L’analyse dominante était celle d’une gauche forte dans les grands centres urbains et faible ailleurs.
La gauche est restée très forte dans des villes comme Lille, Rennes, Montpellier ou Strasbourg. Inversement à Paris, Nantes, Marseille et Lyon, la droite y tutoyait la gauche. À Bordeaux elle était en tête, à Nice, Toulon ou Reims la gauche marginalisée.
La gauche n’est plus à la peine en dehors de grandes villes. Elle est à la peine partout. À quelques exceptions près, elle ne parvient même plus à profiter des nombreuses triangulaires et quadrangulaires. C’est l’autre enseignement : les électorats de droite sont très largement miscibles, n’hésitant pas à passer du RN à LREM pour faire barrage à la gauche.
La gauche n’est également pas parvenue à créer des dynamiques d’union. À Brest ou Toulouse, la gauche unie fait moins bien que la somme de ses composantes au premier tour. À Limoges, Nantes ou Clermont-Ferrand, l’addition se réalise mais sans créer la moindre dynamique supplémentaire.
Le PS est le grand perdant de cet affaiblissement en nombre, en proportion c’est EELV qui paie le plus lourd tribut en perdant Bordeaux, Strasbourg, Poitiers et la métropole de Lyon.

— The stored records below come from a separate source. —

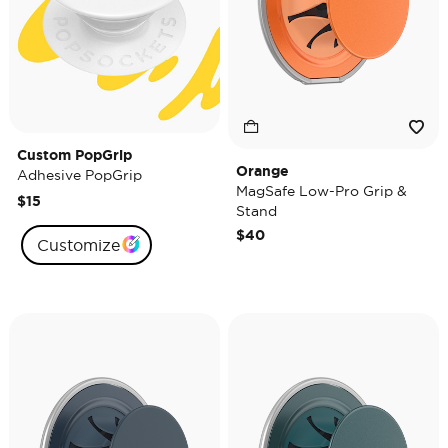
Custom PopGrip
Orange
Adhesive PopGrip
MagSafe Low-Pro Grip &
$15
Stand
$40
Customize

Ce n’est pas seulement une poussée de la droite à laquelle a été confrontée le pays, c’est une vague brune. Plus ou moins assumée, la droitisation des discours et des électorats a marqué ce scrutin. Si le RN échoue à Toulon, Nîmes et Marseille, il conserve majoritairement ses mairies en en conquérant de nouvelles. La cinquième ville du pays est désormais dirigée par Éric Ciotti avec son soutien.
L’éparpillement politique qui caractérise l’Assemblée nationale depuis les législatives de 2024 s’est également retrouvé dans les mairies. La prime majoritaire pourrait ne plus suffire à garantir des majorités stables. Les alliances larges et autres accords techniques la neutralisant. Le risque est de voir les maires qui jouissent encore d’une forte popularité auprès de leurs concitoyens se perdre dans des conseils municipaux divisés, aggravant encore la crise démocratique.